As of 2010, by championing thousands of supporters and working with local government, RiverLink had contributed several popular parks and greenway extensions to The Wilma Dykeman Riverway Plan. The most notable of these achievements included the most-used park in the region, Carrier Park, and the French Broad River Park & Greenway System. Asheville's greenway system included 4.5 mi of contiguous trail.

===The River Arts District===
Artists had moved into abandoned buildings in the 1970s, and the non-profit RiverLink began working to save the buildings. The 1989 plan began the formal process, which led to design guidelines in 1991 and the French Broad master plan in 1993.

RiverLink started the process of revitalizing the neighborhood in 1992 with the purchase of Warehouse Studios, which became a textile museum with small retail stores. Also in 1992, Pattiy Torno began renovations on several buildings she bought in 1989, making them available for artist studios, eventually calling them Curve Studios and Garden.

Artists began taking over abandoned warehouses. As of 2010, over 140 art studios occupied 16 buildings.

12 Bones Smokehouse, started in 2005, is a restaurant visited three times by President Barack Obama, though it has moved since then due to road improvements. 12 Bones added a second location in 2008 which will move for another road project.

Data entries

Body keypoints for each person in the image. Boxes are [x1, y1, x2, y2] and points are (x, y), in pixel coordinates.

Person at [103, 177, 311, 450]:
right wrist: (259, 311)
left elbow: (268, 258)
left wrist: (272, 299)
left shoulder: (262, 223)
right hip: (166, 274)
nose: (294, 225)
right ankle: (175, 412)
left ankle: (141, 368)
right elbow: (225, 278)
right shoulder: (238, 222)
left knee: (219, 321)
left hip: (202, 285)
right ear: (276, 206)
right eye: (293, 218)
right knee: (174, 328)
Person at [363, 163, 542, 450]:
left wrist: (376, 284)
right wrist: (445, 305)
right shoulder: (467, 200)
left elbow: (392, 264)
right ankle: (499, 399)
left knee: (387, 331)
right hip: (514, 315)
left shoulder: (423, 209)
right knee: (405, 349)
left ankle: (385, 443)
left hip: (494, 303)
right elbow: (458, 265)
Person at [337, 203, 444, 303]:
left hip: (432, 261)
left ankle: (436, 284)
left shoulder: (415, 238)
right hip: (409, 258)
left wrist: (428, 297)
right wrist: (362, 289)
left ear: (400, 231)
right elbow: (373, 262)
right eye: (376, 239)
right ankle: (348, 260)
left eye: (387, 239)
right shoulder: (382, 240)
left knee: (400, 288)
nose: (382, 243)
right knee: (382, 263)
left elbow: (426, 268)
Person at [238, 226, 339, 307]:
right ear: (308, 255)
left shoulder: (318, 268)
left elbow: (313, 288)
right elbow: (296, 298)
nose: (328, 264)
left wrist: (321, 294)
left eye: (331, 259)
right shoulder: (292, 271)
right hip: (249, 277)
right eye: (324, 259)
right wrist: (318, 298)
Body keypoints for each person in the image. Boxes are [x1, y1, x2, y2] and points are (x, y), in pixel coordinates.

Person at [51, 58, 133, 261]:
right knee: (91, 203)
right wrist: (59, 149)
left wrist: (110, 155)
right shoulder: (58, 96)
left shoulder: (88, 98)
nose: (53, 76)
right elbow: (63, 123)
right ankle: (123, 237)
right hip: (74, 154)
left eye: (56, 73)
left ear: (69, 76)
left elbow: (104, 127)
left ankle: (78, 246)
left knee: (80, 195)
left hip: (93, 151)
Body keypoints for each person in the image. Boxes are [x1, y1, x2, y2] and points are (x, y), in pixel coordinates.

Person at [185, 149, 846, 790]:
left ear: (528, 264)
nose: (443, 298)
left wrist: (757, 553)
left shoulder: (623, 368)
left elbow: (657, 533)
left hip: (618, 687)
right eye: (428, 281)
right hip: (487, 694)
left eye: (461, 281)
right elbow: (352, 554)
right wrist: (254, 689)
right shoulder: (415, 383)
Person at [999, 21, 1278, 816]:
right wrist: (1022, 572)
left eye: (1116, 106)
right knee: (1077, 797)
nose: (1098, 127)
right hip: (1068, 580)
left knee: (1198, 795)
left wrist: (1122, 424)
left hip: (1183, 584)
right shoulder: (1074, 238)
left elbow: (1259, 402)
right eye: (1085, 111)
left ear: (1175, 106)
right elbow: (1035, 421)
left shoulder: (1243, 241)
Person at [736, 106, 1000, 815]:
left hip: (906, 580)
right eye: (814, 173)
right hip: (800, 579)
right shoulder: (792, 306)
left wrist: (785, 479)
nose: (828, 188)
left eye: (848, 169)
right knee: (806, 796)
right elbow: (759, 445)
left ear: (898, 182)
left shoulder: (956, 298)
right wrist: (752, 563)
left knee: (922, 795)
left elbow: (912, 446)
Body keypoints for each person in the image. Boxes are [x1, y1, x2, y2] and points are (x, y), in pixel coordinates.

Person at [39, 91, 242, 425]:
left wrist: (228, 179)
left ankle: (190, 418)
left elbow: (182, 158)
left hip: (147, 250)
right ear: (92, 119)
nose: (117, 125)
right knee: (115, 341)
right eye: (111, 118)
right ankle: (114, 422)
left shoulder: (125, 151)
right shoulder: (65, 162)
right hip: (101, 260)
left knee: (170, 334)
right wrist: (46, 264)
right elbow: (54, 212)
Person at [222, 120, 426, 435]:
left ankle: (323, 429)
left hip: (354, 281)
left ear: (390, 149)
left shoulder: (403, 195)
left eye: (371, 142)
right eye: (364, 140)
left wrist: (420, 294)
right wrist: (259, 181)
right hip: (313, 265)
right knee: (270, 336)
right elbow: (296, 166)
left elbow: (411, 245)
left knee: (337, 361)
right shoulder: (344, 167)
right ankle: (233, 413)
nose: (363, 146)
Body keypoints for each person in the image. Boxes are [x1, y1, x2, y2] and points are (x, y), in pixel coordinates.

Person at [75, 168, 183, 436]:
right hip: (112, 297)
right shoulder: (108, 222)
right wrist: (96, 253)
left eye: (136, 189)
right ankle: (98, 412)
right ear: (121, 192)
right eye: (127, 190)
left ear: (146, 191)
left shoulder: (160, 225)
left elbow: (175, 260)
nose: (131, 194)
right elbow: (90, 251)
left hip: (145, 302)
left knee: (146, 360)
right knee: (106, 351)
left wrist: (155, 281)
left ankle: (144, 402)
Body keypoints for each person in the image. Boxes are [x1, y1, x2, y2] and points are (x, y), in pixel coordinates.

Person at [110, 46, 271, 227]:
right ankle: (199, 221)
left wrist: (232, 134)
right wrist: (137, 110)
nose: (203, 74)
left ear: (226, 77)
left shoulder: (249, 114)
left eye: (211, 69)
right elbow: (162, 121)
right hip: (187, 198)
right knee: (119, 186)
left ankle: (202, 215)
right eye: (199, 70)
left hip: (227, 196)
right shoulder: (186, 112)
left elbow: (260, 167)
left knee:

> Work instructions
1/ According to the passage about Asheville's riverfront, how many art studios occupied how many buildings as of 2010?
2/ Say whether each statement agrees with the passage about Asheville's riverfront, and quote the words from it that decide each one. (a) Pattiy Torno bought several buildings in 1989. (b) Warehouse Studios became a textile museum. (c) 12 Bones Smokehouse opened in 2008.

> Expected outputs
1/ Over 140 art studios occupied 16 buildings.

2/
(a) Yes: "several buildings she bought in 1989"
(b) Yes: "Warehouse Studios, which became a textile museum with small retail stores"
(c) No: "12 Bones Smokehouse, started in 2005"